[Chart interpretation exercises]

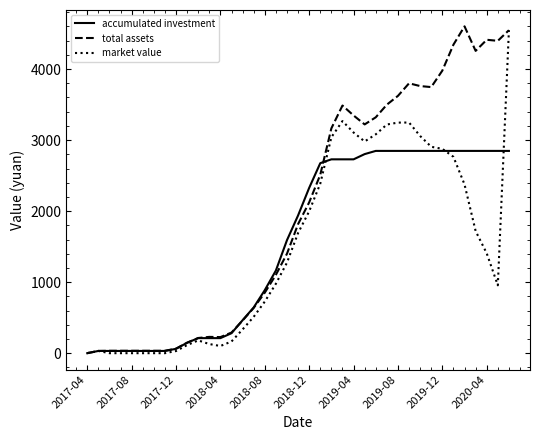

What is the maximum value shown in the chart?

4601.5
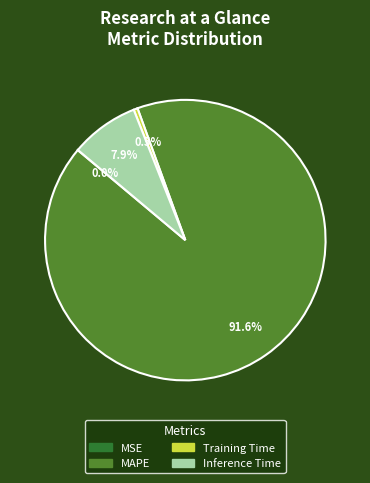

Does any single category account for the majority?

Yes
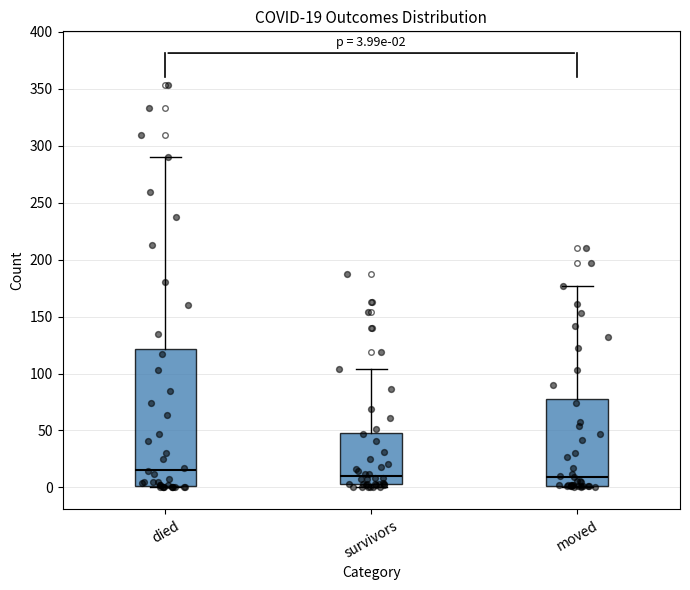

Which box is the tallest, from its lower edge to its upper edge?

died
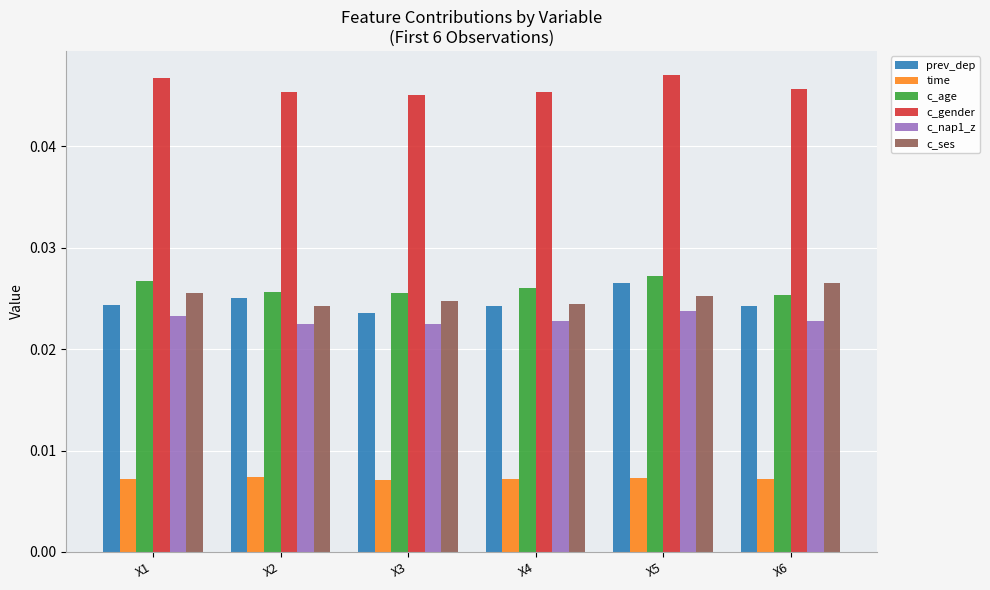

Which series has the largest total across all categories?

c_gender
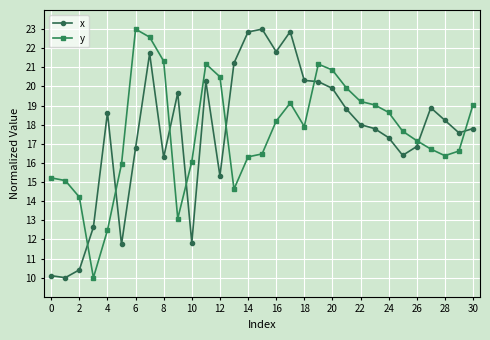

What is the value of the x point at the 28th from the left?

18.9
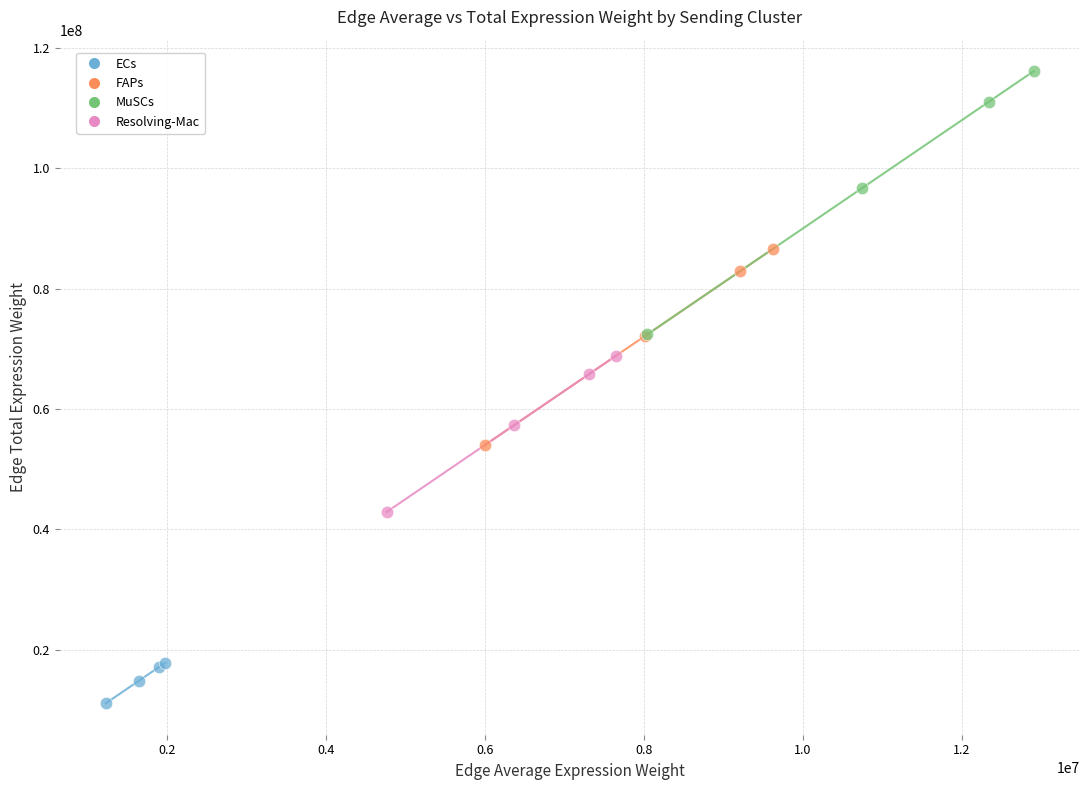

Which series contains the highest Y value?

MuSCs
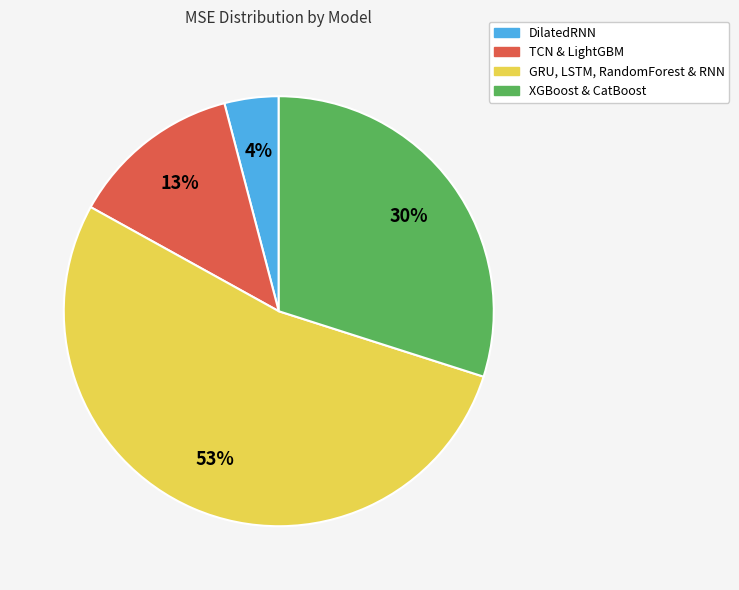

Is the sum of GRU, LSTM, RandomForest & RNN and XGBoost & CatBoost greater than half?

Yes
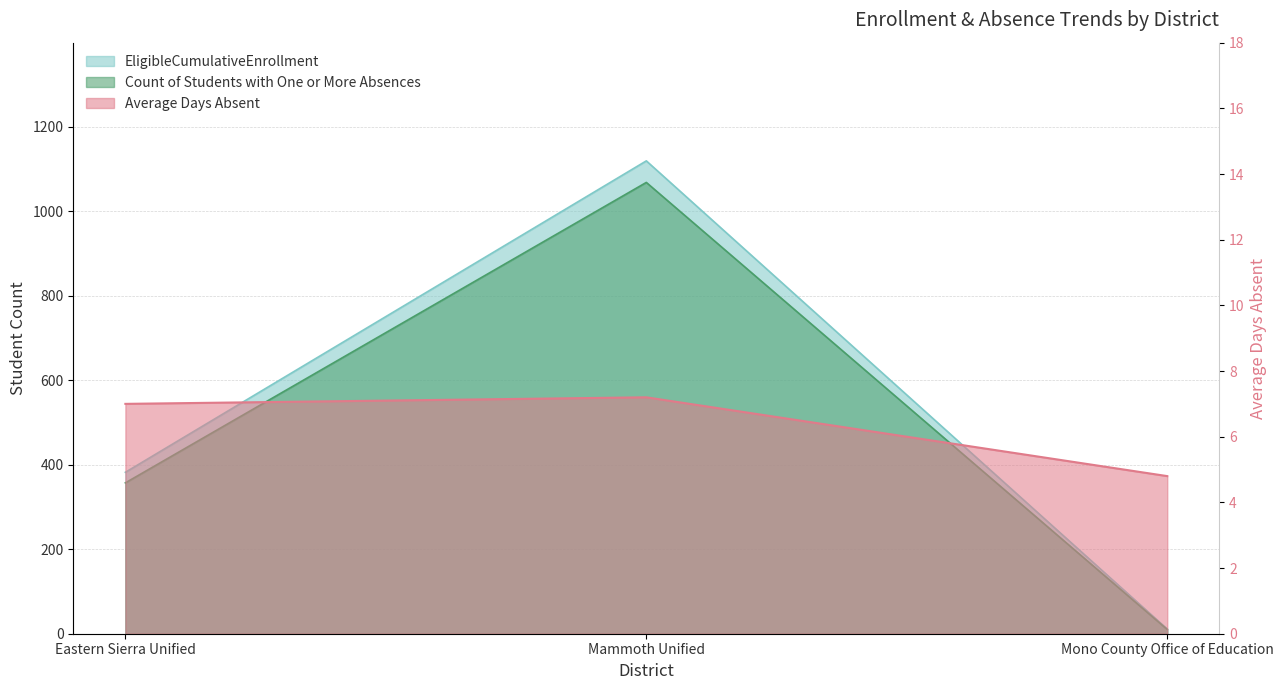

Reading left to right, what are all the values shown in this chart?

EligibleCumulativeEnrollment: Eastern Sierra Unified=382.0	Mammoth Unified=1119.0	Mono County Office of Education=11.0
Count of Students with One or More Absences: Eastern Sierra Unified=357.0	Mammoth Unified=1068.0	Mono County Office of Education=10.0
Average Days Absent: Eastern Sierra Unified=7.0	Mammoth Unified=7.2	Mono County Office of Education=4.8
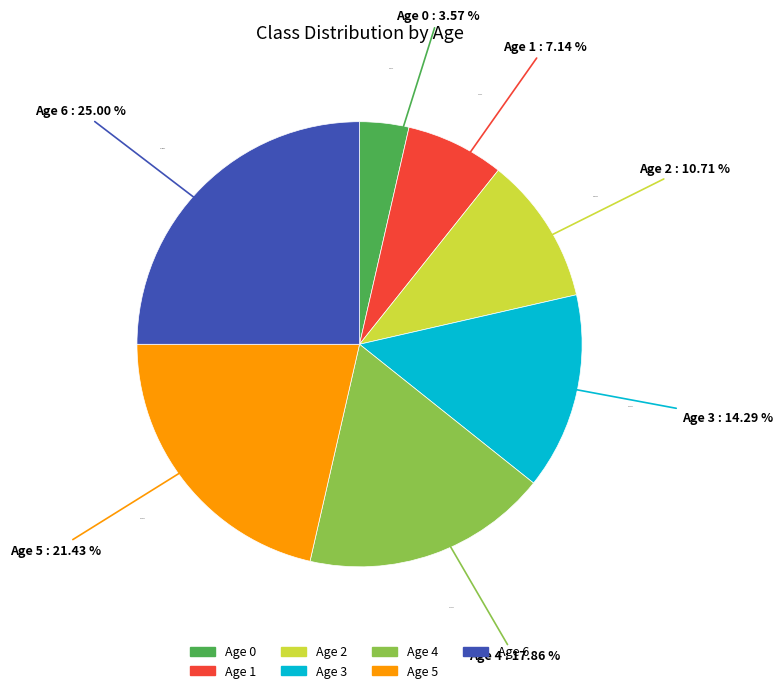

Which category has the biggest portion of the pie?

Age 6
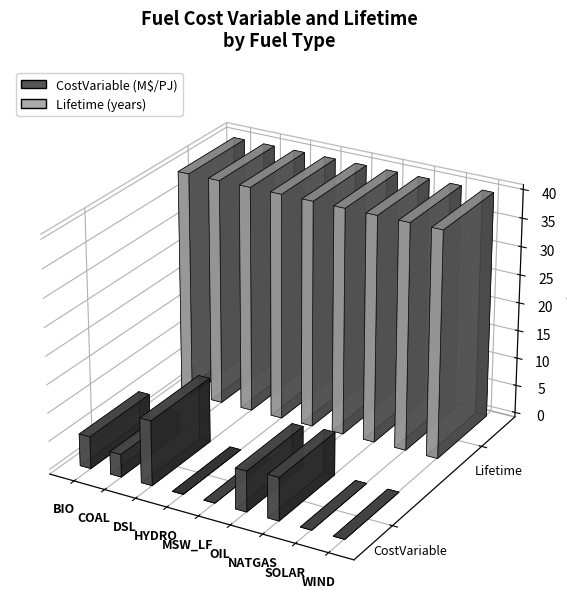

How many series are shown in this chart?

2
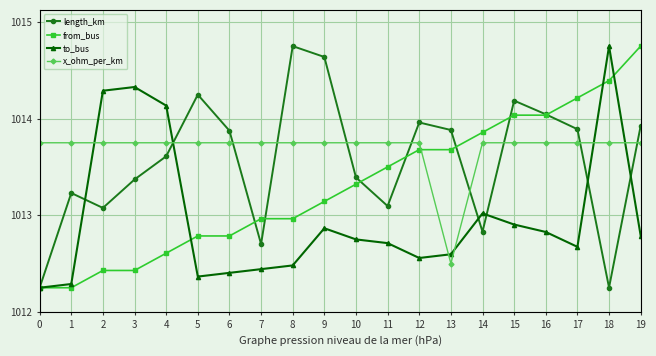

Which series has the largest range (max minus min)?

length_km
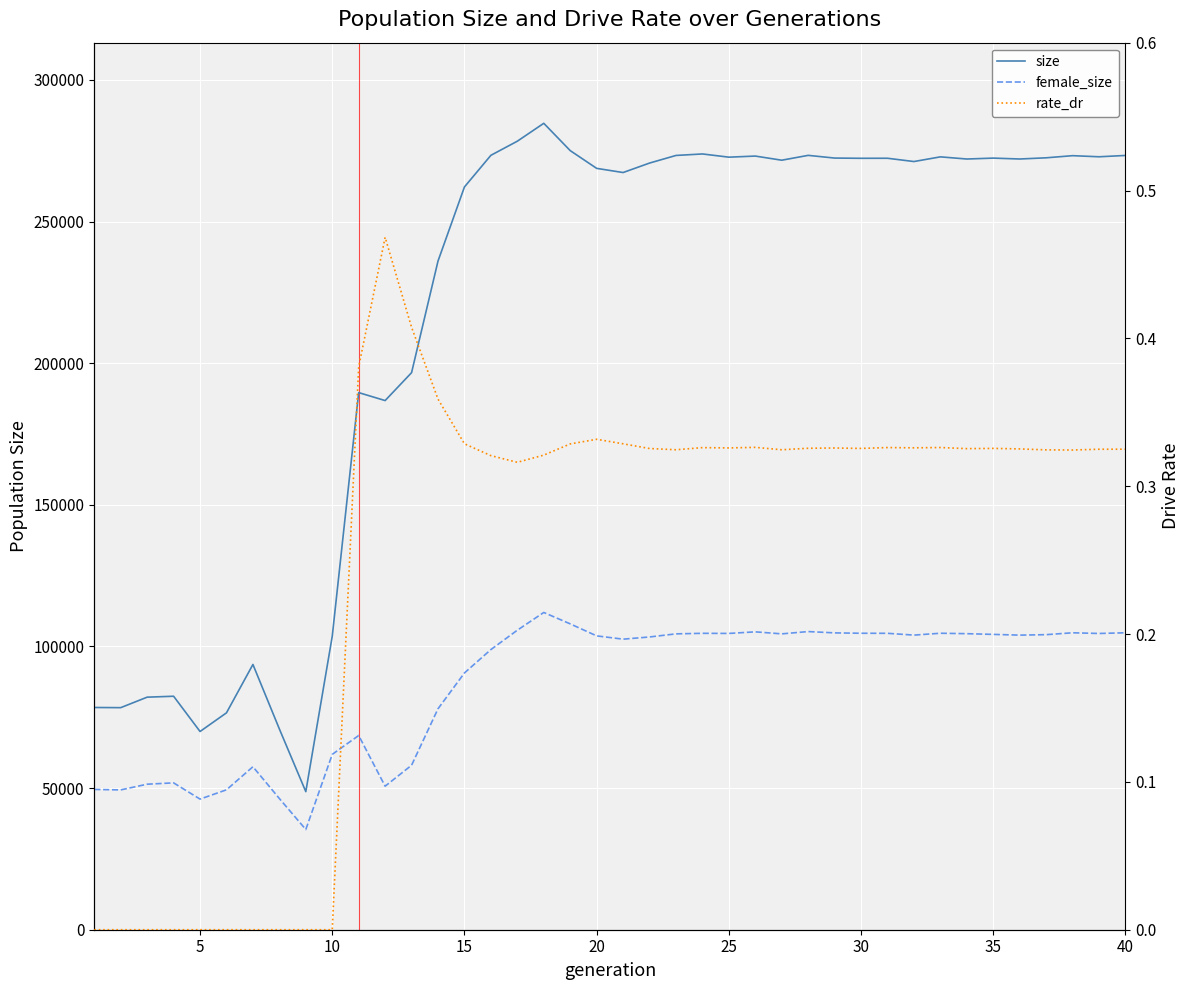

Does the chart display data point markers on the line(s)?

No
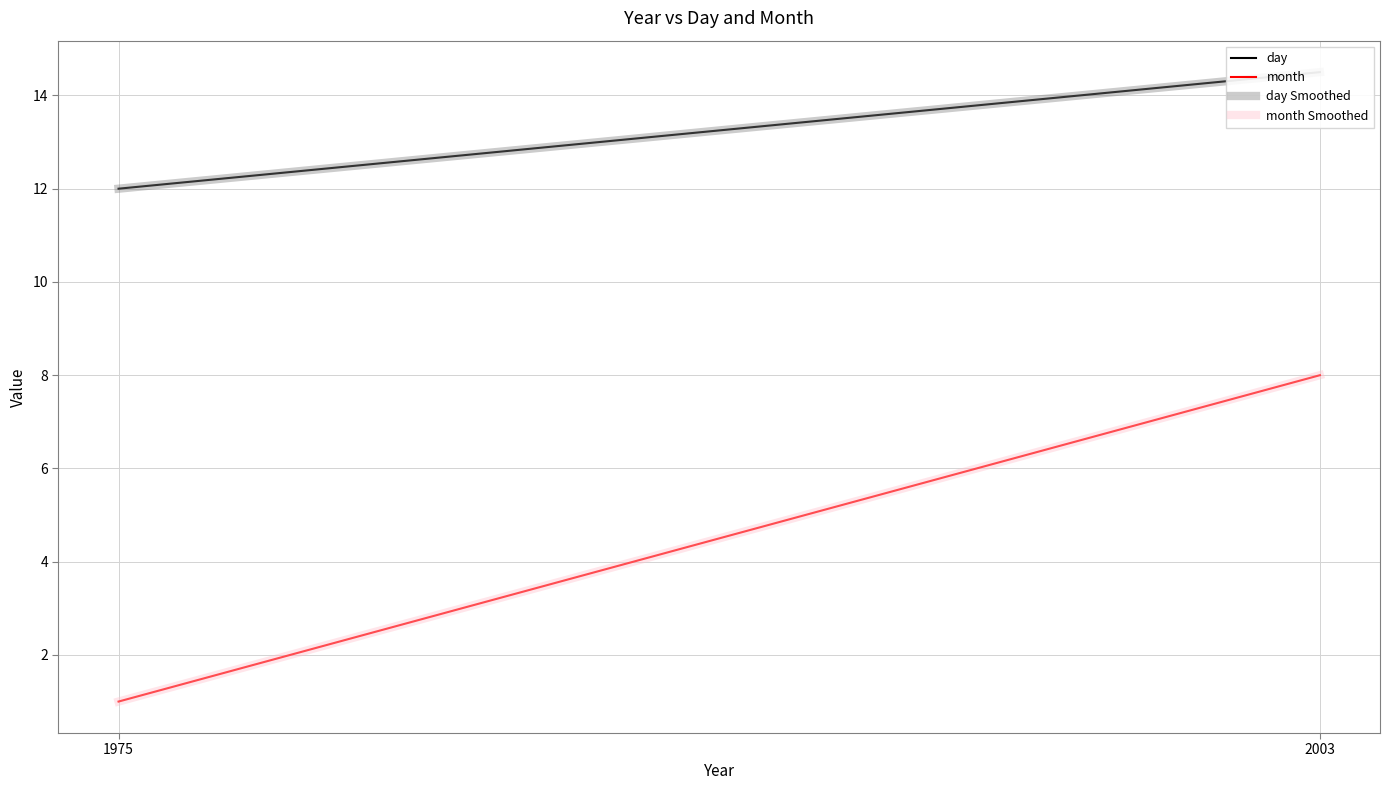

What are all the series names shown in the legend?

day, month, day Smoothed, month Smoothed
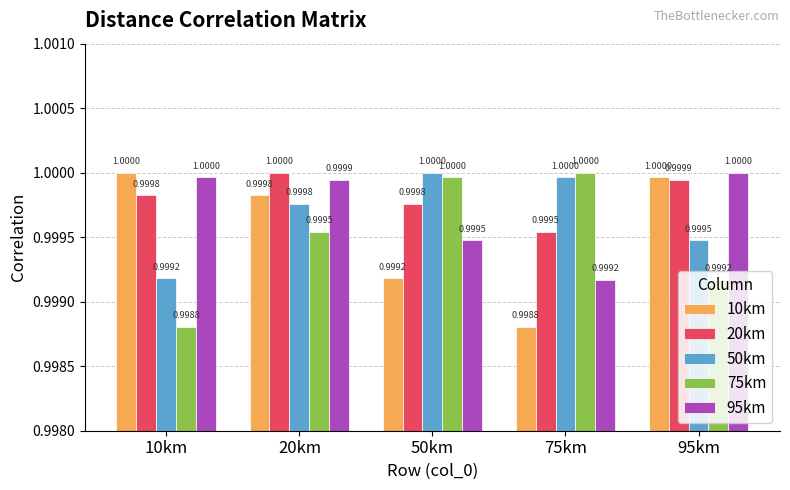

The 50km series shows 1.0 at 75km. True or false?

True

- How to complete this task
Could you convert the data, starting at the line that contains "Which category has" and ending at the last line of the data, into a Markdown table with the columns Row and Line? Skip blank lines and leave the pictures out.

- Response
| Row | Line |
|---|---|
| 1 | Which category has the biggest portion of the pie? |
| 2 | Age 6 |
| 3 | How many series are shown in this chart? |
| 4 | 2 |
| 5 | Which series has the largest range (max minus min)? |
| 6 | length_km |
| 7 | Does the chart display data point markers on the line(s)? |
| 8 | No |
| 9 | What are all the series names shown in the legend? |
| 10 | day, month, day Smoothed, month Smoothed |
| 11 | The 50km series shows 1.0 at 75km. True or false? |
| 12 | True |